Estratto della pagina →
-*-*-
I tempi cambiano ma la Storia resta la stessa – Killers of the Flower Moon (M.Scorsese, 2023)

del prof. Lucio Celot 

È una brutta storia (vera) di petrolio, omicidi e avidità quella con cui Martin Scorsese torna al grande schermo quattro anni dopo The Irishman, adattando l’omonimo romanzo di David Grann. Brutta storia che serve a Scorsese per smascherare, una volta di più, la narrazione epica delle origini della democrazia americana e per rovesciare il mito della frontiera in una ben più prosaica vicenda di bieco opportunismo, razzismo, sangue e corruzione.

Quando nel territorio dei nativi Osage, in Okhlaoma, viene scoperto il petrolio, scatta da parte dei bianchi la corsa alle concessioni per la costruzione dei pozzi e l’estrazione (i nativi vengono considerati dai tribunali americani “incompetenti”): le donne e gli uomini Osage divengono, improvvisamente, il popolo più ricco d’America, viaggiano su auto di lusso, le loro case sono eleganti e sfarzose, vestono in modo raffinato pur non dimenticando le proprie origini e tradizioni. Ma, evidentemente, alla comunità dei bianchi, che si è formata e ingrandita fianco a fianco a quella dei nativi, la ricchezza che pure ha accumulato non basta: per potere diventare padroni, non solo concessionari, dei pozzi è sufficiente sposare una donna Osage in comunione di beni e il gioco è fatto. Per cui, quando iniziano a verificarsi alcuni efferati omicidi di giovani e facoltose donne Osage sposate con uomini bianchi, l’FBI inizia a indagare e gli omicidi aumentano. L’armonia dei rapporti tra le due comunità si rivelerà solo un’ipocrita apparenza, chi si atteggia ed è riconosciuto come benefattore e tutore della comunità nasconde in realtà mire e segreti inconfessabili, persino il più innamorato dei mariti deve cedere alla logica omicida del profitto e dello sfruttamento.
-*-*-
Materiale presentato →

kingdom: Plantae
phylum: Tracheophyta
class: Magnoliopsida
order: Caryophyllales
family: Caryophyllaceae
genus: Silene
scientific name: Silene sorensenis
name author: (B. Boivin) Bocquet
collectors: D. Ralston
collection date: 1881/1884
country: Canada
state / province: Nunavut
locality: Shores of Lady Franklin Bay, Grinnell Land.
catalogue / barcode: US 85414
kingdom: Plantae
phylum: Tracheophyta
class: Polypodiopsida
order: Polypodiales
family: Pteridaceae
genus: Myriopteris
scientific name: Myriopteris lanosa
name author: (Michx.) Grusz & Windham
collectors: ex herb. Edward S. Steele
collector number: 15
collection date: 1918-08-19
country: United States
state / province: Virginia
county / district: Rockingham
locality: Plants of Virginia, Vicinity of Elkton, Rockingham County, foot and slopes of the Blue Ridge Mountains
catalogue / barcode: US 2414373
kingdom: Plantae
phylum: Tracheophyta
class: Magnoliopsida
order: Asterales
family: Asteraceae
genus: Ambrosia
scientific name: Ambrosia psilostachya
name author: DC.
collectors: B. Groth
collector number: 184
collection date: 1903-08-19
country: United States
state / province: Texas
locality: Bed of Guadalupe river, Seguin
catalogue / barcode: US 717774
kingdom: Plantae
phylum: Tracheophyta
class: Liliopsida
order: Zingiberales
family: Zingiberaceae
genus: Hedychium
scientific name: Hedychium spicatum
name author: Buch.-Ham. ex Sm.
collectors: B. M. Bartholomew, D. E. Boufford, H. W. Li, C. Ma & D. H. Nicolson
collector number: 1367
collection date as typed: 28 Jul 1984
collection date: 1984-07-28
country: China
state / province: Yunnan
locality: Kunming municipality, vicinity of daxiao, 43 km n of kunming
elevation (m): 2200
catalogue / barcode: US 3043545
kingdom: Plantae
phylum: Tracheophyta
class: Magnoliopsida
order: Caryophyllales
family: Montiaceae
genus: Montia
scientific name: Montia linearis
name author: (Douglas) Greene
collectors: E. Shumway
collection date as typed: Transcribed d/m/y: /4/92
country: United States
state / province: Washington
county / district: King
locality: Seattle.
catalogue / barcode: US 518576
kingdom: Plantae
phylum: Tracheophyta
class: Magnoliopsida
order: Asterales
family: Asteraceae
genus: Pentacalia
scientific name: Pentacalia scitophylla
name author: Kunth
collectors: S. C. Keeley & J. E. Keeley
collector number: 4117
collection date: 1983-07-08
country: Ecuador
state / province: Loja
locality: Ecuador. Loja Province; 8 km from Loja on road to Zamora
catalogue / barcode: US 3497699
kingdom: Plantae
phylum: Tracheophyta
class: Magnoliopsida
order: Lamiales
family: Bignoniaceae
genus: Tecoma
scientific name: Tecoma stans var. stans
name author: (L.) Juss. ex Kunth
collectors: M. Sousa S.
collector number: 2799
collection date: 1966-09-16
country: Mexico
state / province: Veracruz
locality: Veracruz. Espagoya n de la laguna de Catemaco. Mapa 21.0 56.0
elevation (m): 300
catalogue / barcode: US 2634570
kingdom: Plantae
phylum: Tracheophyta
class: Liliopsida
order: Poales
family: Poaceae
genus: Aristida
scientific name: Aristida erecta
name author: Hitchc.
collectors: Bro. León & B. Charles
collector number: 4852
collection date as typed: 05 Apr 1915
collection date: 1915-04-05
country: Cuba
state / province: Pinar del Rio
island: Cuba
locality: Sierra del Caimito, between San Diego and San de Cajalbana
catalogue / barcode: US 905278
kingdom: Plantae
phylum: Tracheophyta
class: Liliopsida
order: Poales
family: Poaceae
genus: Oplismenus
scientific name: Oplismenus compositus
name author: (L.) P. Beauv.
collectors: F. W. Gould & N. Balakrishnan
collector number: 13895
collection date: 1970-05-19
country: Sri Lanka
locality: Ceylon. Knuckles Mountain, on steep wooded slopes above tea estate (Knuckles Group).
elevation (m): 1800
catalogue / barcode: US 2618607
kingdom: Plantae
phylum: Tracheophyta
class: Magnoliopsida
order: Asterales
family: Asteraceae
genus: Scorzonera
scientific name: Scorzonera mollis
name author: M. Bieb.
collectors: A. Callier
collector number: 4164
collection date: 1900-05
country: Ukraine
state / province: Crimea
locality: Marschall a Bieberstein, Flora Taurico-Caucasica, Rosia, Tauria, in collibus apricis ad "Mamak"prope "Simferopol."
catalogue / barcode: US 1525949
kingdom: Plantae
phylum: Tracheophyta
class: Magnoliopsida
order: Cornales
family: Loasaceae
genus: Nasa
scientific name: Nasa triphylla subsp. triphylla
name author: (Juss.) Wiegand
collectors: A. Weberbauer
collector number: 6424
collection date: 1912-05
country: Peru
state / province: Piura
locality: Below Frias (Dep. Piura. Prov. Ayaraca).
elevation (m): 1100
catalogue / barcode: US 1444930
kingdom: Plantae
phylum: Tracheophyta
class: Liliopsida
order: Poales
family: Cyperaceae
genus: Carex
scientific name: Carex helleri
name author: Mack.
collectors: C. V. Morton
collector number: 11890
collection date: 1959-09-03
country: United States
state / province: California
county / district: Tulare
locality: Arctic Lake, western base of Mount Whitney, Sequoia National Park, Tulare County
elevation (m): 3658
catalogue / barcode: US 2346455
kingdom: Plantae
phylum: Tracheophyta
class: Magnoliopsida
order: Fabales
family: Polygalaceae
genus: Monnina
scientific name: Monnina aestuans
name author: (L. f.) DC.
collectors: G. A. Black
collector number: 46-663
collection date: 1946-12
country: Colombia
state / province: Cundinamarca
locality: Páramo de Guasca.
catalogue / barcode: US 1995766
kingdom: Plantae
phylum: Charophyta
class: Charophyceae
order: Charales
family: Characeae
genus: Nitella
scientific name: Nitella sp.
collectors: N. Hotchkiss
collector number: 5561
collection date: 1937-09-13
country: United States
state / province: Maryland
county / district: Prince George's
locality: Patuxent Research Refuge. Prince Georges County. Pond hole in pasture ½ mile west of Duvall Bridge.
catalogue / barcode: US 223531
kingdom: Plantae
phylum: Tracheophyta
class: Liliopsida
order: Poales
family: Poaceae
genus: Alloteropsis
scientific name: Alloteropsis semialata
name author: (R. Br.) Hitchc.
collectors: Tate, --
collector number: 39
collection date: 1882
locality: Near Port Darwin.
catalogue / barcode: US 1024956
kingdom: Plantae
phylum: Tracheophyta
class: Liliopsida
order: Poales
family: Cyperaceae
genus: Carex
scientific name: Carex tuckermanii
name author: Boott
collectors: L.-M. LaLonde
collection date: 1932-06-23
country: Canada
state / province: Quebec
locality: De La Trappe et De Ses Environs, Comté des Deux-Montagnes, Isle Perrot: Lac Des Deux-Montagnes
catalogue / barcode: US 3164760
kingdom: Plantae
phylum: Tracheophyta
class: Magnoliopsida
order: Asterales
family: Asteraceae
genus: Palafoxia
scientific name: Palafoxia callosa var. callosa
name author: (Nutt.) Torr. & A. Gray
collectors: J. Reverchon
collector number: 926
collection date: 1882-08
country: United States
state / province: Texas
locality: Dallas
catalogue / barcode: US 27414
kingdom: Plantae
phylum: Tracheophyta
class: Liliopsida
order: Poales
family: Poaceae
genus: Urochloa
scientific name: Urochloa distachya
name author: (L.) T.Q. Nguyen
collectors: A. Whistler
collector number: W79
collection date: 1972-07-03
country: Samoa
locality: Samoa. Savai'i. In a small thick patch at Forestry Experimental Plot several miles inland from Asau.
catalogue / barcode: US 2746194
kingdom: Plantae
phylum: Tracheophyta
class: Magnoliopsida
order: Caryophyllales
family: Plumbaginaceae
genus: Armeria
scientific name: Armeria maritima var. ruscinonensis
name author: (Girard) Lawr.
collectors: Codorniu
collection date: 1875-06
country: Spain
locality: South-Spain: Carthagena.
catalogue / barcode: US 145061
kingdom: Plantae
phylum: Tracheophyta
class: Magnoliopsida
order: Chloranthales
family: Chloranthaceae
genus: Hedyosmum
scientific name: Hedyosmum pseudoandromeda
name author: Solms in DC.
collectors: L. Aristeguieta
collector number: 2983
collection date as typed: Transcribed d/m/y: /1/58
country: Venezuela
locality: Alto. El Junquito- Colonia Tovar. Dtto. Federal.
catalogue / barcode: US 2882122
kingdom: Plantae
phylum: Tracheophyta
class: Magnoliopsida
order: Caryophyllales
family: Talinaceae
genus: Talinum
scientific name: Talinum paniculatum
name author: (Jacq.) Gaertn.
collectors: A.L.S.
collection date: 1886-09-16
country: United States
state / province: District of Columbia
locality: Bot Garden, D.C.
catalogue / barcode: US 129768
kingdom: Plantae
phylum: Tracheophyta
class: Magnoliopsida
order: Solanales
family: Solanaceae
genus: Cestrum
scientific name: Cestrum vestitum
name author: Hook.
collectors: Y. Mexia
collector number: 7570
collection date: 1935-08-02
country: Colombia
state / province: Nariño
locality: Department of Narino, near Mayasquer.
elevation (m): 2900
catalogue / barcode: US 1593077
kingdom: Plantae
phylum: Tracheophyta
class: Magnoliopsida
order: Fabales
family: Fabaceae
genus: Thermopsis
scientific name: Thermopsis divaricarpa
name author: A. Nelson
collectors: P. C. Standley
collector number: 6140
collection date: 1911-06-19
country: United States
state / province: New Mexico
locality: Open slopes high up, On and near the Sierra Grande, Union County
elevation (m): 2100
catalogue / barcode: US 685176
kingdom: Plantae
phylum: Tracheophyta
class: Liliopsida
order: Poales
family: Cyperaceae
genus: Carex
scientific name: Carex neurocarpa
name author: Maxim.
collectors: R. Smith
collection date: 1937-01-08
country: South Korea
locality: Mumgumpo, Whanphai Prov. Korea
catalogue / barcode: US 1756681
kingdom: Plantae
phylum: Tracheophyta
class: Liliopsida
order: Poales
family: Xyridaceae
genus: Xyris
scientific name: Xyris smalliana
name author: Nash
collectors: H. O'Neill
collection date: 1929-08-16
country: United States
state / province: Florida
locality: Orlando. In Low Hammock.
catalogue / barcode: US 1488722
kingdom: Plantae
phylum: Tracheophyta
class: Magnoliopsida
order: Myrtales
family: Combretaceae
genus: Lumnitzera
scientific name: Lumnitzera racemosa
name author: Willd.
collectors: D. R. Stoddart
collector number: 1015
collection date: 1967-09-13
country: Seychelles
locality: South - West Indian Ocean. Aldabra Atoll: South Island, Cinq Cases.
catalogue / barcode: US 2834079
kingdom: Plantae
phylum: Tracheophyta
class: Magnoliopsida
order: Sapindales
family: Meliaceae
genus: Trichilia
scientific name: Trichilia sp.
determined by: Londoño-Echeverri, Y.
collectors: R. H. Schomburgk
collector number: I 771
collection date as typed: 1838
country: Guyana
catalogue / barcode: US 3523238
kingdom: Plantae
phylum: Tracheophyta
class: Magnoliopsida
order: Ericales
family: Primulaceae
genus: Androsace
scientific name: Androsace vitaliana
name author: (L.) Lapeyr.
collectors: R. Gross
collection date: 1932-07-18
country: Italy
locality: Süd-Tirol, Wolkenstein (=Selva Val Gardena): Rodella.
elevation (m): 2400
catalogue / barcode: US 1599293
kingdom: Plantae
-*-*-
Consegna →
Nella recensione del film, il mito della frontiera viene rovesciato in una vicenda fatta di che cosa? Elenca tutto ciò che viene nominato.

Soluzione →
- bieco opportunismo
- razzismo
- sangue
- corruzione